Venezuelan cuisine is also told through its tools, because there is no hallaca without a plantain leaf, no arepa without a budare, and no family Sunday without a lit grill. Each cooking technique holds centuries of history, migrations, and cultural heritages that remain alive at the table today. And while ingredients are essential, the flavor is often defined by how they are prepared—in that direct contact with fire that provides character, texture, and memory.
In Venezuela, the budare and the grill are not mere kitchen utensils; they are symbols of identity that speak to us of the countryside and the city, of indigenous tradition and cultural blending, of innovation and resistance. To talk about them is to travel the map of our country and understand why we keep returning, time and again, to those smoky, toasted, and golden flavors that define us.
THE BUDARE: ANCESTRAL HERITAGE THAT PERSISTS
The budare is one of the oldest utensils in the Venezuelan kitchen. Its origin dates back to indigenous communities who used it to cook arepas, casabe, and corn breads. Traditionally made of fired clay—and later of cast iron or steel—this flat disc is placed over the fire to become the stage for one of the most important rituals of our gastronomy: the direct cooking of the dough.
Colonial chronicles already mentioned the budare as a fundamental part of the kitchens in the Caribbean and the northern region of South America. In Venezuela, it was first associated with casabe, a staple food of original peoples made from grated and pressed bitter yuca. Later, with the expansion of corn, it became the perfect surface to cook arepas—those round patties that are now our daily bread.
The budare is not just a tool; it is a cultural bridge. Its versatility has kept it relevant: it is used to make cachapas, bollos, empanadas, and even thin meats that sear quickly to absorb the flavor of the fire. In many homes, it still occupies the center of the kitchen as a silent witness to family breakfasts and improvised snacks.

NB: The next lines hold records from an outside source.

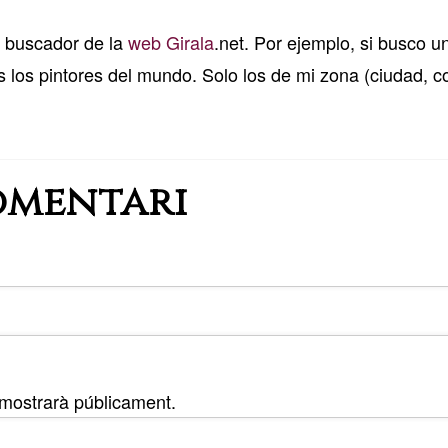
el buscador de la
web
Girala
.net. Por ejemplo, si busco 
 los pintores del mundo. Solo los de mi zona (ciudad, co
omentari
 mostrarà públicament.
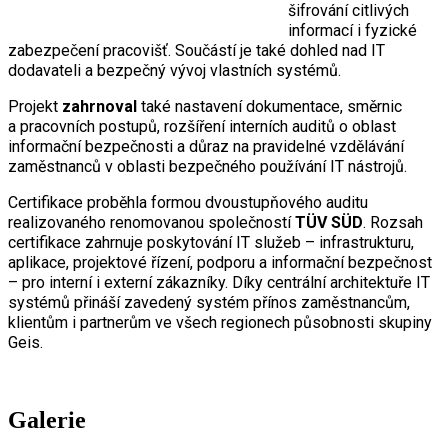
šifrování citlivých
informací i fyzické
zabezpečení pracovišť. Součástí je také dohled nad IT
dodavateli a bezpečný vývoj vlastních systémů.
Projekt
zahrnoval
také nastavení dokumentace, směrnic
a pracovních postupů, rozšíření interních auditů o oblast
informační bezpečnosti a důraz na pravidelné vzdělávání
zaměstnanců v oblasti bezpečného používání IT nástrojů.
Certifikace proběhla formou dvoustupňového auditu
realizovaného renomovanou společností
TÜV SÜD
. Rozsah
certifikace zahrnuje poskytování IT služeb – infrastrukturu,
aplikace, projektové řízení, podporu a informační bezpečnost
– pro interní i externí zákazníky. Díky centrální architektuře IT
systémů přináší zavedený systém přínos zaměstnancům,
klientům i partnerům ve všech regionech působnosti skupiny
Geis.
Galerie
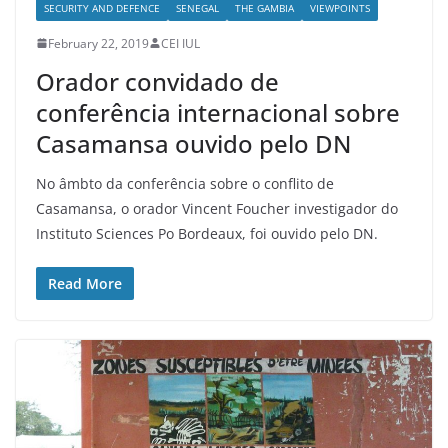
SECURITY AND DEFENCE
SENEGAL
THE GAMBIA
VIEWPOINTS
February 22, 2019
CEI IUL
Orador convidado de
conferência internacional sobre
Casamansa ouvido pelo DN
No âmbto da conferência sobre o conflito de
Casamansa, o orador Vincent Foucher investigador do
Instituto Sciences Po Bordeaux, foi ouvido pelo DN.
Read More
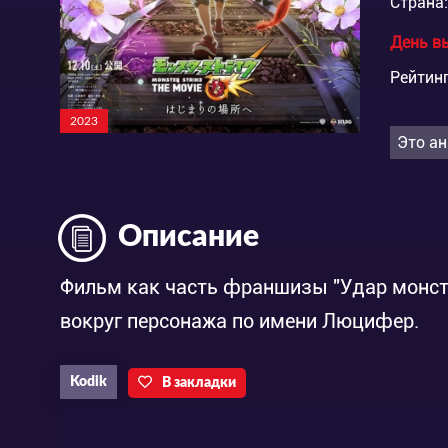
Страна:
День в
Рейтинг
2023
Это ан
Описание
Фильм как часть франшизы "Удар монст
вокруг персонажа по имени Люцифер.
Kodik
В закладки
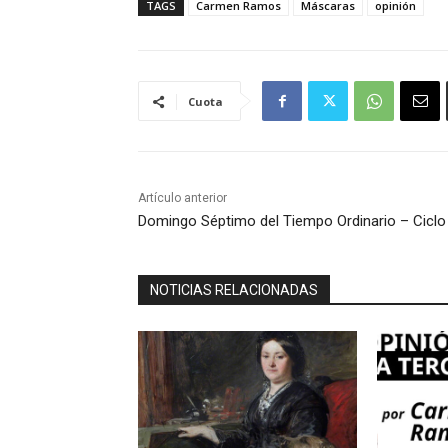
TAGS
Carmen Ramos
Máscaras
opinión
Cuota
Artículo anterior
Domingo Séptimo del Tiempo Ordinario – Ciclo
NOTICIAS RELACIONADAS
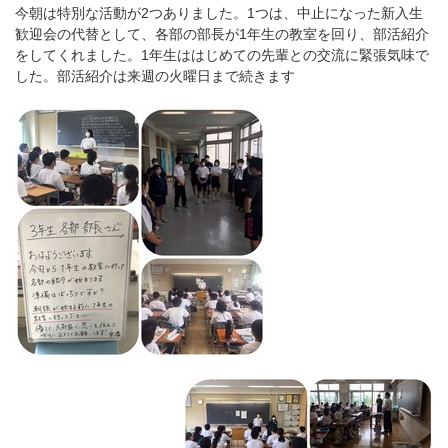
今朝は特別な活動が2つありました。1つは、中止になった新入生
歓迎会の代替として、各部の部長が1年生の教室を回り、部活紹介
をしてくれました。1年生ははじめての先輩との交流に緊張気味で
した。部活紹介は来週の火曜日まで続きます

THE GRILL: THE RITUAL OF FIRE
If the budare represents intimacy and daily life, the grill (la parrilla) represents celebration and collective gathering. Lighting the charcoal, waiting for the perfect ember point, and placing the meats, sausages, or vegetables is an act that summons family and friends. The Venezuelan grill differs from others in Latin America because it is not a solemn ritual or an art of exclusive cuts, but a shared experience where everything fits and everyone participates.
In our country, the grill is the heritage of multiple influences—from Argentine and Uruguayan roasts to Brazilian cuts or the criollo flavors of the Plains (Llanos). But in Venezuela, we have adapted it to our style with our own marinades, local sides, and, above all, a festive atmosphere where music, conversation, and ice-cold beer are as important as the fire itself.
The flavor of the Venezuelan grill comes from the mix of charcoal or wood smoke and criollo seasonings: garlic, onion, ají dulce, oregano, cumin, and even touches of beer or papelón added to the meats to give them a signature seal. The resulting platter, filled with chorizos, blood sausages (morcillas), chicken, ribs, and tenderloin, is always accompanied by arepas grilled on the same fire, guayanés cheese, and guasacaca—the green sauce that is an emblem of our identity.

TWO TECHNIQUES, ONE SPIRIT
Although the budare and the grill represent different contexts, both respond to the same spirit: direct contact with fire. On the budare, the dough transforms into bread in just a few minutes of heat, acquiring that light crust that holds the softness of the corn inside. On the grill, the meat and vegetables are infused with smoke and caramelize on the surface, preserving the juices and enhancing the flavor.
Both utensils are witnesses to our gastronomic memory. The budare recalls indigenous and peasant roots, while the grill expresses criollo sociability and cultural openness. In both cases, the important thing is not just what is cooked, but what is shared around it: the stories, the silences, the laughter, and the feeling of home.
FROM THE COUNTRYSIDE TO THE CITY, FROM VENEZUELA TO MIAMI
In Miami, where Panna has become a meeting point for those looking for the flavors of home, these techniques remain alive. The budare, though often replaced by modern griddles, remains the heart of our arepas. In our restaurants, the aroma of toasted corn on the griddle awakens immediate memories in those who grew up in Venezuela and becomes a discovery for those trying an arepa for the first time.
The grill, for its part, has integrated into the city’s daily life as an extension of Venezuelan culture. There is no celebration, large or small, where an improvised grill doesn’t appear, nor is there a Sunday where Miami’s parks aren’t filled with families and friends gathered around the embers. It is there where tradition is reinvented, with a mix of Latin flavors ranging from Argentine chorizos to Venezuelan arepas, along with side dishes from other cultures found in this diverse city.
AT PANNA: FLAVOR MADE BY FIRE
At Panna, we know that authentic flavor is born from respect for the techniques that define us. That’s why our arepas are cooked on griddles that recreate the spirit of the budare, achieving that perfect combination of a golden crust and a soft center. And when we talk about the grill, we ensure that every meat is well-marinated, every side dish stays fresh, and every arepa accompanies the meal with the exact warmth of the embers.
Here, the budare and the grill are not nostalgia; they are the present. They are part of a menu designed for those who want to reconnect with their roots and also for those who wish to discover the best of Venezuelan and Latin American food in Miami.
CONCLUSION: THE FLAVOR OF THE FIRE THAT UNITES
The budare and the grill are much more than kitchen utensils; they are memory, identity, and community. They represent the union of the intimate and the collective, of corn and meat, of the countryside and the city, of tradition and modernity. In every toasted arepa and every grilled meat, there are centuries of history and an invitation to share.